-- Text section follows --

Why does the order of implicit parameters sometimes matter?


Regarding following piece of code (scala 2.12.10) my question is why order matter in that specific case for implicit arguments. I also doesn't understand why compiler tells me that there is ambiguous implicit values, i see any of hint about it.

import scala.reflect.ClassTag

trait Wrapper[T] {

  implicit def ct: ClassTag[T]

  // First try using scala syntaxic sugar for single type parameter type class
  def asPair1[K : ClassTag, V : ClassTag](implicit ev: T <:< (K, V)): Unit = Unit
  
  // Same as asPair1 with explicit implicits ClassTag, in same order than with syntaxic sugar version
  def asPair1Bis[K, V](implicit kt: ClassTag[K], vt: ClassTag[V], ev: T <:< (K, V)): Unit = Unit

  // Workaround
  def asPair2[K, V](implicit ev: T <:< (K, V), kt: ClassTag[K], vt: ClassTag[V]): Unit = Unit
  
}

trait Test[K, V] {
  
  implicit def kt: ClassTag[K]
  implicit def vt: ClassTag[V]
  
  val w: Wrapper[(K, V)]
  
  w.asPair1  // Fails
/**
error: ambiguous implicit values:
 both method kt in trait Test of type => reflect.this.ClassTag[K]
 and method vt in trait Test of type => reflect.this.ClassTag[V]
 match expected type reflect.this.ClassTag[K]
    w.asPair1  // Fails
      ^
error: No ClassTag available for K
    w.asPair1  // Fails
      ^
error: not enough arguments for method asPair1: (implicit   evidence$1: reflect.this.ClassTag[K], implicit   evidence$2: reflect.this.ClassTag[V], implicit  ev: $less$colon$less[scala.this.Tuple2[K,V],scala.this.Tuple2[K,V]])scala.this.Unit.

-- Text section concluded --

### Task directions
In the question about implicit parameter order, which method does the code comment label as the workaround?

-- Data extracts follows --

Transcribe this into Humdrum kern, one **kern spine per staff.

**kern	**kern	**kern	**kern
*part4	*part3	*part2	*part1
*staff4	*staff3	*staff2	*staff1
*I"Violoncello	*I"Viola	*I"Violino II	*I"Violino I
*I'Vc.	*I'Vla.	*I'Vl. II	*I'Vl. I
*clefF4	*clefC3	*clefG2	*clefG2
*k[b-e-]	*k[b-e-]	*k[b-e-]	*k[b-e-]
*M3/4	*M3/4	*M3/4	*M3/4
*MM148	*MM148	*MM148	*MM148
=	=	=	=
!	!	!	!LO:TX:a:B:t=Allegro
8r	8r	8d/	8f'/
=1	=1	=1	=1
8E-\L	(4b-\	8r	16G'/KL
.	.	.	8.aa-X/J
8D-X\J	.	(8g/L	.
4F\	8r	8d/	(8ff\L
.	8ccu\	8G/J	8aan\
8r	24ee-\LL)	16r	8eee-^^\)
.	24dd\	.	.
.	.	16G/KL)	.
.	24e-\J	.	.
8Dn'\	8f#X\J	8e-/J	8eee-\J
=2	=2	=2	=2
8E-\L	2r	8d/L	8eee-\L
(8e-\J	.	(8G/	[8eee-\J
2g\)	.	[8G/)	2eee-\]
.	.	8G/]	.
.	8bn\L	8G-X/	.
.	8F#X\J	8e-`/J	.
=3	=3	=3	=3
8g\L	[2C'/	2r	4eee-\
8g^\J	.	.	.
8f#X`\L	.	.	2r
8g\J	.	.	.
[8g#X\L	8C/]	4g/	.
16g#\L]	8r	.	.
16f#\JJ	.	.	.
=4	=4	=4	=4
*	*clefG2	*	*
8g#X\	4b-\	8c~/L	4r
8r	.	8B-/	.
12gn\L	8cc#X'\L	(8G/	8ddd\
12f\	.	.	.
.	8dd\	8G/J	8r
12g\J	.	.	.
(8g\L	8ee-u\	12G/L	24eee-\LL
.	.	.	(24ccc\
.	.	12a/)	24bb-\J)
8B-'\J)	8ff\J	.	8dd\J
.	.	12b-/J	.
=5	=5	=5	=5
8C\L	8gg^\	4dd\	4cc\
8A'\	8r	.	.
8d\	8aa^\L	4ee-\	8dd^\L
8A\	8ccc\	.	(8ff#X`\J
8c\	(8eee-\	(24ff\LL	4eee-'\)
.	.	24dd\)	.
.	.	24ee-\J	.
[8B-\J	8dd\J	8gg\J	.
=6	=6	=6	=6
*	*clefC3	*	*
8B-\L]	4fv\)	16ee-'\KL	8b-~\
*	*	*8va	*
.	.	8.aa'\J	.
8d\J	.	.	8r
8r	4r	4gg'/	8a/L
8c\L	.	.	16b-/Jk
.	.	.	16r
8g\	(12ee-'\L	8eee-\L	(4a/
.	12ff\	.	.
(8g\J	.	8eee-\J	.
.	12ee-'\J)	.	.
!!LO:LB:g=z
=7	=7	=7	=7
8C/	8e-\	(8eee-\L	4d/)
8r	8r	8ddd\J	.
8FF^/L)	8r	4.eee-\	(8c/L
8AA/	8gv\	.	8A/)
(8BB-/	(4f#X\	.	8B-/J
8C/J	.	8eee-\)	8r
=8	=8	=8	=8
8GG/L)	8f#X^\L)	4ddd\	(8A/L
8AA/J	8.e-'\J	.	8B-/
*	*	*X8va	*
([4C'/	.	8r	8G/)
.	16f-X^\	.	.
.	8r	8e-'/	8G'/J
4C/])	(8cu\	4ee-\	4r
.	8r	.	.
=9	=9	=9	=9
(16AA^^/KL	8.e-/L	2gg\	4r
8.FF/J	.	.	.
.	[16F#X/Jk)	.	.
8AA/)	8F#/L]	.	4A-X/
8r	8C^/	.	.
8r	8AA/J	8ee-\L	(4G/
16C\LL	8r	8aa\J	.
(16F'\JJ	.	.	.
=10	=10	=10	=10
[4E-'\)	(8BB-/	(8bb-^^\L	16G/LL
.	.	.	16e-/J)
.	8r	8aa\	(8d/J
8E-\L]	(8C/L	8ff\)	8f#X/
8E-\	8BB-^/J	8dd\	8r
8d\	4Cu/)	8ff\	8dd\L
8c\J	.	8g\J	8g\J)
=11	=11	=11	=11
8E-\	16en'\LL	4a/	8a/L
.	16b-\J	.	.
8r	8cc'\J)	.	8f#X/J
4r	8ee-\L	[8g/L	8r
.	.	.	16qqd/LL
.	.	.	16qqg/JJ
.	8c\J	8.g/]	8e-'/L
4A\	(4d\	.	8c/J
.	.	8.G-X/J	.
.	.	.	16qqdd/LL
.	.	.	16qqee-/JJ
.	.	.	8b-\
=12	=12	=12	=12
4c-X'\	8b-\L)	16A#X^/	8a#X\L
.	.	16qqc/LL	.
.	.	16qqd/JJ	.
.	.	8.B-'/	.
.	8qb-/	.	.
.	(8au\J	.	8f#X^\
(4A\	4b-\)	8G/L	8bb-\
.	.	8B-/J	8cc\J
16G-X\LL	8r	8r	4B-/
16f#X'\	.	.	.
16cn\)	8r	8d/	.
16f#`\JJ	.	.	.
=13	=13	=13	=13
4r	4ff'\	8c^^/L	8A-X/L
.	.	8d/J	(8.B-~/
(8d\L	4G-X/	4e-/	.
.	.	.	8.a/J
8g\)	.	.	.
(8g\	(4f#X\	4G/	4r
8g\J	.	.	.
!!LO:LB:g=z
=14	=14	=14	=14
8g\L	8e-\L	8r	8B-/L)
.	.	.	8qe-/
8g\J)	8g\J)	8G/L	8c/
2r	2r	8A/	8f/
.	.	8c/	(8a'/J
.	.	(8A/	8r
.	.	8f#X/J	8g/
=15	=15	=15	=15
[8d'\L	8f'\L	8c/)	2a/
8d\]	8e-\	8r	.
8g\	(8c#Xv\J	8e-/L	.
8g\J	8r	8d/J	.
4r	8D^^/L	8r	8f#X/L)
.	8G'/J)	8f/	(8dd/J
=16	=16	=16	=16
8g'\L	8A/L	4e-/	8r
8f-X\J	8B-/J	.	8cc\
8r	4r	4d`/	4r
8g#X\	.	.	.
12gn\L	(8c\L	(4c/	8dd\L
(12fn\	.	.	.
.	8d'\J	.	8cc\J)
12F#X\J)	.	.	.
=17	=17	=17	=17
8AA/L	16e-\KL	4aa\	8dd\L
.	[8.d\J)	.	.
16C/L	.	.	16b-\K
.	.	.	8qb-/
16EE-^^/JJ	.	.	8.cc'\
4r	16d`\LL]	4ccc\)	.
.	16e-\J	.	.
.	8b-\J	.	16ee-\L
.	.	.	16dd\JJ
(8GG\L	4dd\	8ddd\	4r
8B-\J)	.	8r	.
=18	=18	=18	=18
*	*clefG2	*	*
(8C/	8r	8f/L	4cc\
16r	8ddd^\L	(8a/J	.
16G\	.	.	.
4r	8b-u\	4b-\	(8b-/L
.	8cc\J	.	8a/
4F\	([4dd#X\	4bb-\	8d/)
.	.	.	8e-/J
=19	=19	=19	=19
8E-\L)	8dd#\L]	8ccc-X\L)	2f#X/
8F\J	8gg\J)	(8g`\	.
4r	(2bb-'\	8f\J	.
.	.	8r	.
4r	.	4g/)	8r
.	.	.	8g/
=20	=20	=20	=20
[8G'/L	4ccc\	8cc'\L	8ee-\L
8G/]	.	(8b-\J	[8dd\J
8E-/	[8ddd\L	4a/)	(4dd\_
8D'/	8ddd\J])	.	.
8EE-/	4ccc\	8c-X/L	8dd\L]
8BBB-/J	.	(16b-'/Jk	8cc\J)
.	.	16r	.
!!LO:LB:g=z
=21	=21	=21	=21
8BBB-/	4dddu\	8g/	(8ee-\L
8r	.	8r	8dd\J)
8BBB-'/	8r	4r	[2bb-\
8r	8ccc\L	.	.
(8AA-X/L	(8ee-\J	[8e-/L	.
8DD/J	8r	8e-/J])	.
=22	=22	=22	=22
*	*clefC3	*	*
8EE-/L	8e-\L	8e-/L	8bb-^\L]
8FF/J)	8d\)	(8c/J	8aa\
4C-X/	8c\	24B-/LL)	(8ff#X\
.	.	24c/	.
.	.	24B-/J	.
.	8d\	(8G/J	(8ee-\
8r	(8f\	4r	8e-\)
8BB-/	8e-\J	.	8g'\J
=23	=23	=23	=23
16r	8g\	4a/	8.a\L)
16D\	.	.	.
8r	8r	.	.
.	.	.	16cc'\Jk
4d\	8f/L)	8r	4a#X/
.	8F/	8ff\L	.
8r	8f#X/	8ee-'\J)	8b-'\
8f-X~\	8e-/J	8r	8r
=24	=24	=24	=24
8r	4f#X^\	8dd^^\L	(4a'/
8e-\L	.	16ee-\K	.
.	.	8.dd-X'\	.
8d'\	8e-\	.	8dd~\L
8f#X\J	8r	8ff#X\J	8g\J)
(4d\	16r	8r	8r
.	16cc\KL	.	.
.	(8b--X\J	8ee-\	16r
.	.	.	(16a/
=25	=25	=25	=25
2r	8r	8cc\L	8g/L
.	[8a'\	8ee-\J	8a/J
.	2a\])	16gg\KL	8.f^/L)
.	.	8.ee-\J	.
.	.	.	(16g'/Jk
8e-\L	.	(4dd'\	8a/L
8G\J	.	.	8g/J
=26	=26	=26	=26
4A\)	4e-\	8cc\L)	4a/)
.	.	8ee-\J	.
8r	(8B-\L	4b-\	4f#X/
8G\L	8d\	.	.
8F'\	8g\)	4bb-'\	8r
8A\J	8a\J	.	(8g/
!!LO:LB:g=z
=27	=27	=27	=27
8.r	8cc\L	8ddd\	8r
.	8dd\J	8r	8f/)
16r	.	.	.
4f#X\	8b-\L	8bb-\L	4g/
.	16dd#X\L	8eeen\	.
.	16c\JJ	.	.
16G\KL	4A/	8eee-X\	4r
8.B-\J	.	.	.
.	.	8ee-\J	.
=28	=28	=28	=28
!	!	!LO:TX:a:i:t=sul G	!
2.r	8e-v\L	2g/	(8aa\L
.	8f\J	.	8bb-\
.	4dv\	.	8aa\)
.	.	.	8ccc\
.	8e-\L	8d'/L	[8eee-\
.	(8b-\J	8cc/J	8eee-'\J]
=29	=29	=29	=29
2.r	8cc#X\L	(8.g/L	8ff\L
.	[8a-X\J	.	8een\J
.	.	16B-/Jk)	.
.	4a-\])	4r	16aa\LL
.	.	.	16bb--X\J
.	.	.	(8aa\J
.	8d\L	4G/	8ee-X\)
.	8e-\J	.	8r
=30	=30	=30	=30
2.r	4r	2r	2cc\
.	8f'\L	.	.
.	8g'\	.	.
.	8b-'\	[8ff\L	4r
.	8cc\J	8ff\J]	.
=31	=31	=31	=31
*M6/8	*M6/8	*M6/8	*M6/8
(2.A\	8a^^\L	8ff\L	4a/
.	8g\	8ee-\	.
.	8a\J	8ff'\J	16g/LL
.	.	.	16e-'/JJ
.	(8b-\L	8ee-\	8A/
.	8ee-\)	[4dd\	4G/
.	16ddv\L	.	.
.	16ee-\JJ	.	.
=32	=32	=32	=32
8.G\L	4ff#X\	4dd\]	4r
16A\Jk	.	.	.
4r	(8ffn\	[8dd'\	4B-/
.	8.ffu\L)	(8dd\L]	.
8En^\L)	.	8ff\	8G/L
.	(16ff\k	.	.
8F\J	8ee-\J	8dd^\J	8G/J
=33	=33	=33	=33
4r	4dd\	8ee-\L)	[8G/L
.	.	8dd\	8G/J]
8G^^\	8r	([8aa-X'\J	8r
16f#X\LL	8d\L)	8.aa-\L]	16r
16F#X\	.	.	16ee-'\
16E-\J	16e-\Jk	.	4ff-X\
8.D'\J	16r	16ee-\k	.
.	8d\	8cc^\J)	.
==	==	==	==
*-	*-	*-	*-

-- Data extracts concluded --

### Problem solution
asPair2